On “Sky Is Sleeping” (from Bend), Sherman rips note for note with Amendola’s tenor, Trischka picking like mad behind them. When they take it to double-time near the song’s end, it’s part bluegrass, part Frank Zappa. The action gets a bit Coltrane-esque on the 11-minute-plus jam, “Woodpecker.” Bassist Marco Accattatis and drummer Grisha Alexiev pump some serious funk on “Steam/Foam of the Ancient Lake,” which includes a killer sax/drum breakdown. And, for a few minutes, the tune even morphs from a Brecker Brothers vibe into dance hall ska. Bend also boasts Latin music (“Lynx” and Amendola’s “Bandore”), classic rock with horns (“Feed The Horse”), an arresting country two-step (“Georgia Pig”), and a song that sounds eerily like a Steely Dan tune (“Canary”).

Mike Gordon of Phish told Rounder Records: “When I first saw Tony play, many years ago, I was instantly mesmerized — not because of his technical prowess or innovative style, but because of his willingness to journey into scary, unpredictable territory. Bend combines some of that element — almost like the joyous darkness of klezmer — with a modern tightness and brightness. The result is energized and crisp; if many of the sounds I put into my stereo seem to remain dormant, sitting inside the speaker, this is a sound that actually makes it out into the middle of the room where I’m standing.”

Although he’s known for his “psychograss” leanings, Trischka was influenced greatly, early on, by Bill Keith, considered the inventor of melodic bluegrass banjo. “I learned all his solos.

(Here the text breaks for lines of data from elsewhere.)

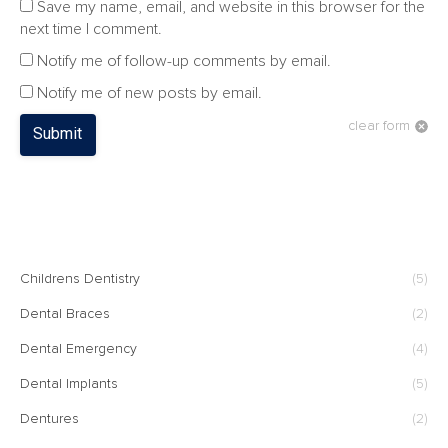
Save my name, email, and website in this browser for the
next time I comment.
Notify me of follow-up comments by email.
Notify me of new posts by email.
clear form
Submit
CATEGORIES
Childrens Dentistry
(5)
Dental Braces
(2)
Dental Emergency
(4)
Dental Implants
(5)
Dentures
(2)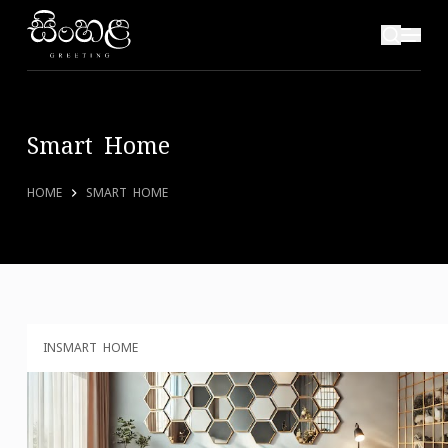
Smart Home
HOME
SMART HOME
IN
SMART HOME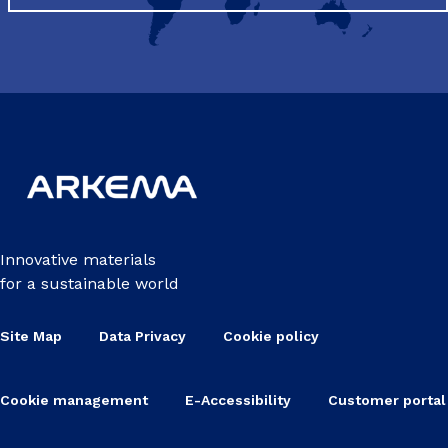
Innovative materials
for a sustainable world
Site Map
Data Privacy
Cookie policy
Cookie management
E-Accessibility
Customer portal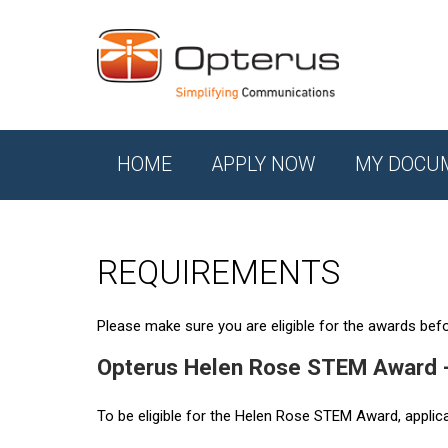
HOME
APPLY NOW
MY DOCU
REQUIREMENTS
Please make sure you are eligible for the awards befor
Opterus Helen Rose STEM Award 
To be eligible for the Helen Rose STEM Award, applic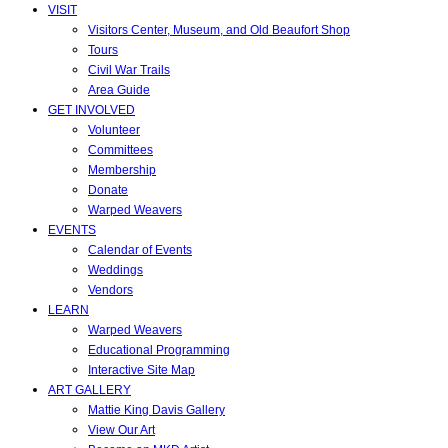
VISIT
Visitors Center, Museum, and Old Beaufort Shop
Tours
Civil War Trails
Area Guide
GET INVOLVED
Volunteer
Committees
Membership
Donate
Warped Weavers
EVENTS
Calendar of Events
Weddings
Vendors
LEARN
Warped Weavers
Educational Programming
Interactive Site Map
ART GALLERY
Mattie King Davis Gallery
View Our Art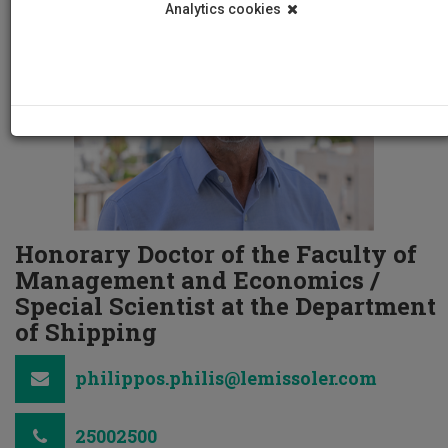
Analytics cookies
Honorary Doctor of the Faculty of
Management and Economics /
Special Scientist at the Department
of Shipping
philippos.philis@lemissoler.com
25002500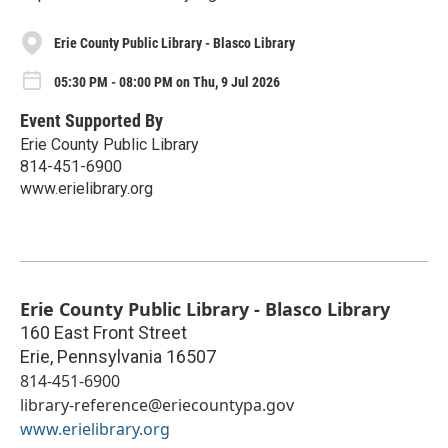
Erie County Public Library - Blasco Library
05:30 PM - 08:00 PM on Thu, 9 Jul 2026
Event Supported By
Erie County Public Library
814-451-6900
www.erielibrary.org
Erie County Public Library - Blasco Library
160 East Front Street
Erie
,
Pennsylvania
16507
814-451-6900
library-reference@eriecountypa.gov
www.erielibrary.org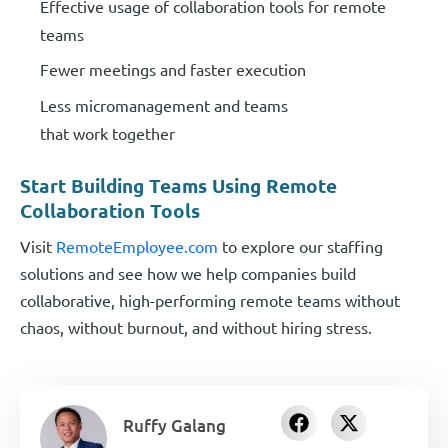
Effective usage of collaboration tools for remote
teams
Fewer meetings and faster execution
Less micromanagement and teams
that work together
Start Building Teams Using Remote
Collaboration Tools
Visit
RemoteEmployee.com
to explore our staffing
solutions and see how we help companies build
collaborative, high-performing remote teams without
chaos, without burnout, and without hiring stress.
Ruffy Galang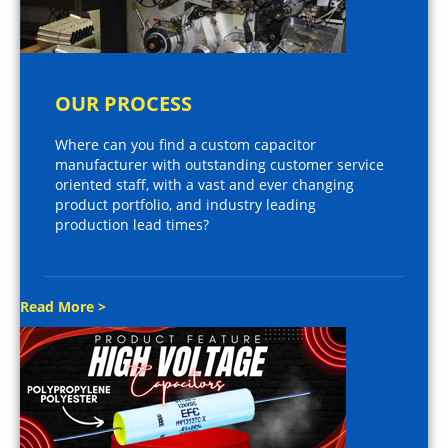
OUR PROCESS
Where can you find a custom capacitor
manufacturer with outstanding customer service
oriented staff, with a vast and ever changing
product portfolio, and industry leading
production lead times?
Read More >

He was my hero,” admits Trischka. “When I finally got to meet him, I was intimidated … but he was very nice and sat with me for about an hour and showed me some things. He was very generous with what he did, and I think that influenced my attitude. Now, when people want to play my licks, I’ll show them [how].”

The banjoist still gets excited playing traditionals like “Old Dan Tucker” and “Arkansas Traveler,” as he told the New York Times: “I almost get into a trance-like state when I play this music. And when I’m doing a show and I hear the bones, tambourine and fiddle, I feel like I’m back in the mid-1800s.”

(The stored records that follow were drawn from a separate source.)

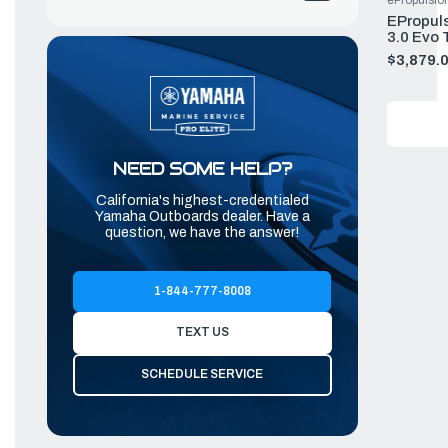
ePropulsio
EPropuls
3.0 Evo 
$3,879.
NEED SOME HELP?
California's highest-credentialed
Yamaha Outboards dealer. Have a
question, we have the answer!
1-844-777-8008
TEXT US
SCHEDULE SERVICE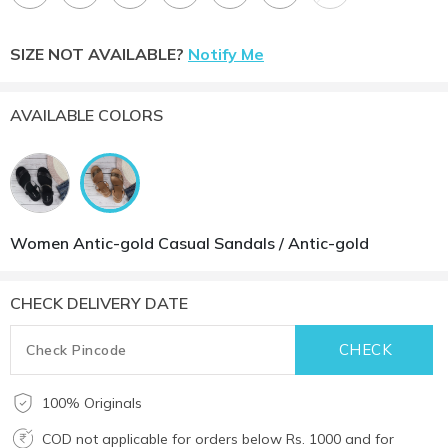
SIZE NOT AVAILABLE?
Notify Me
AVAILABLE COLORS
Women Antic-gold Casual Sandals / Antic-gold
CHECK DELIVERY DATE
100% Originals
COD not applicable for orders below Rs. 1000 and for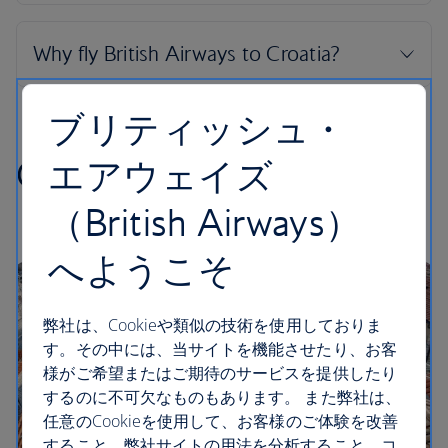
ブリティッシュ・
Croatian highlights
エアウェイズ
（British Airways）
へようこそ
弊社は、Cookieや類似の技術を使用しておりま
す。その中には、当サイトを機能させたり、お客
様がご希望またはご期待のサービスを提供したり
するのに不可欠なものもあります。 また弊社は、
任意のCookieを使用して、お客様のご体験を改善
すること、弊社サイトの用法を分析すること、コ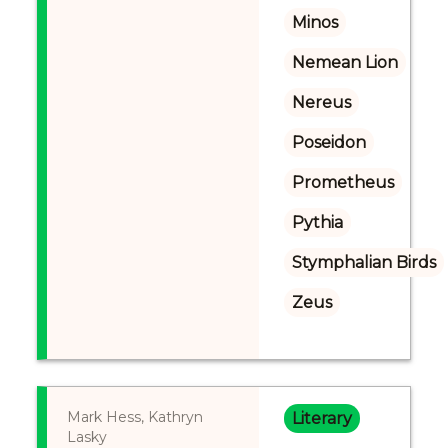
Minos
Nemean Lion
Nereus
Poseidon
Prometheus
Pythia
Stymphalian Birds
Zeus
Mark Hess, Kathryn
Literary
Lasky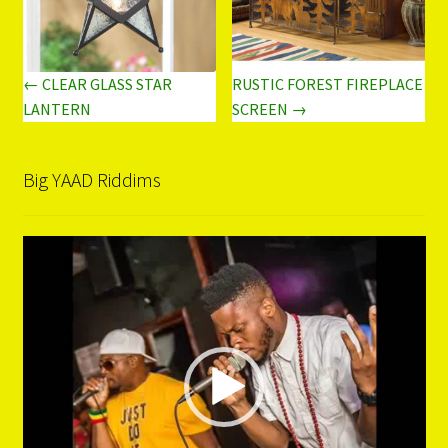
← CLEAR GLASS STAR
RUSTIC FOREST FIREPLACE
LANTERN
SCREEN →
Big YAAD Riddims
Video
Player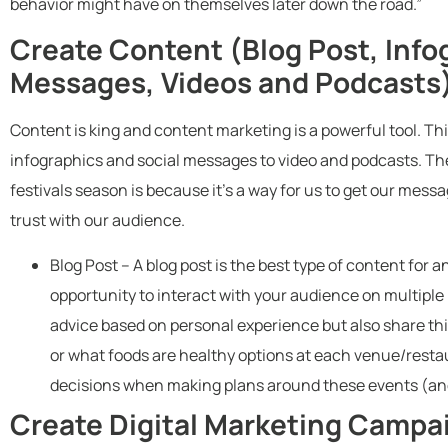
behavior might have on themselves later down the road.”
Create Content (Blog Post, Info
Messages, Videos and Podcasts
Content is king and content marketing is a powerful tool. Th
infographics and social messages to video and podcasts. Th
festivals season is because it’s a way for us to get our mess
trust with our audience.
Blog Post – A blog post is the best type of content for 
opportunity to interact with your audience on multiple
advice based on personal experience but also share thin
or what foods are healthy options at each venue/resta
decisions when making plans around these events (and
Create Digital Marketing Campa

In 1993, Trischka put out World Turning (the title track is a bluegrass cover of the famous Fleetwood Mac song), which retraced the history of banjo. “One of the things I want to do is bring the history into [the music] and say ‘We’re all in this together,'” he told The Hartford Advocate: “The banjo has a very strong black influence which has been there throughout its history, but it became an anathema to blacks because it became associated with minstrel shows. Most people think of ‘Dueling Banjos’ when they think of the banjo, but it has a history that really parallels what America has gone through culturally and socially.”

But acclaimed banjoist Ron Cody may have pegged Trischka best when he noted: “Tony is a major innovator. He’s … [explored] everything from African and Irish music to rock ‘n’ roll. And he even recorded with the Violent Femmes — which is really out there.”